The Deep Connection between Science and Mathematics

Wigner's work provided a fresh insight into both physics and the philosophy of mathematics. Specifically, it speculated on the relationship between the philosophy of science and the foundations of mathematics:

"It is difficult to avoid the impression that a miracle confronts us here, quite comparable in its striking nature to the miracle that the human mind can string a thousand arguments together without getting itself into contradictions, or to the two miracles of laws of nature and of the human mind's capacity to divine them."

Later, in What is Mathematical Truth?, Hilary Putnam would explain "the two miracles" as being both necessarily derived from a realist (but not Platonist) view of the philosophy of mathematics. However, Wigner went further in a passage he cautiously marked as 'not reliable', about cognitive bias:

"The writer is convinced that it is useful, in epistemological discussions, to abandon the idealization that the level of human intelligence has a singular position on an absolute scale. In some cases it may even be useful to consider the attainment which is possible at the level of the intelligence of some other species."

The question of whether humans checking the results of humans can be considered an objective basis for observation of the known (to humans) universe was interesting and has been followed up in both cosmology and the philosophy of mathematics.

Wigner also laid out the challenge of a cognitive approach to integrating the sciences:

"A much more difficult and confusing situation would arise if we could, some day, establish a theory of the phenomena of consciousness, or of biology, which would be as coherent and convincing as our present theories of the inanimate world."

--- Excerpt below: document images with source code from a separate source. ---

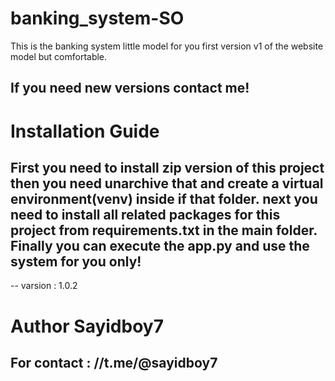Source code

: # banking_system-SO
This is the banking system little model for you 
first version v1 of the website model but comfortable.

If you need new versions contact me!
--

# Installation Guide
First you need to install zip version of this project
then you need unarchive that and create a virtual environment(venv) inside if that folder.
next you need to install all related packages for this project from requirements.txt in the main folder.
Finally you can execute the app.py and use the system for you only!
--

-- varsion : 1.0.2

# Author Sayidboy7
For contact : //t.me/@sayidboy7
--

He further proposed that arguments could be found that might "put a heavy strain on our faith in our theories and on our belief in the reality of the concepts which we form. It would give us a deep sense of frustration in our search for what I called 'the ultimate truth'. The reason that such a situation is conceivable is that, fundamentally, we do not know why our theories work so well. Hence, their accuracy may not prove their truth and consistency. Indeed, it is this writer's belief that something rather akin to the situation which was described above exists if the present laws of heredity and of physics are confronted."

Some believe that this conflict exists in string theory, where very abstract models are impossible to test given the experimental apparatus at hand. While this remains the case, the "string" must be thought either real but untestable, or simply an illusion or artifact of mathematics or cognition.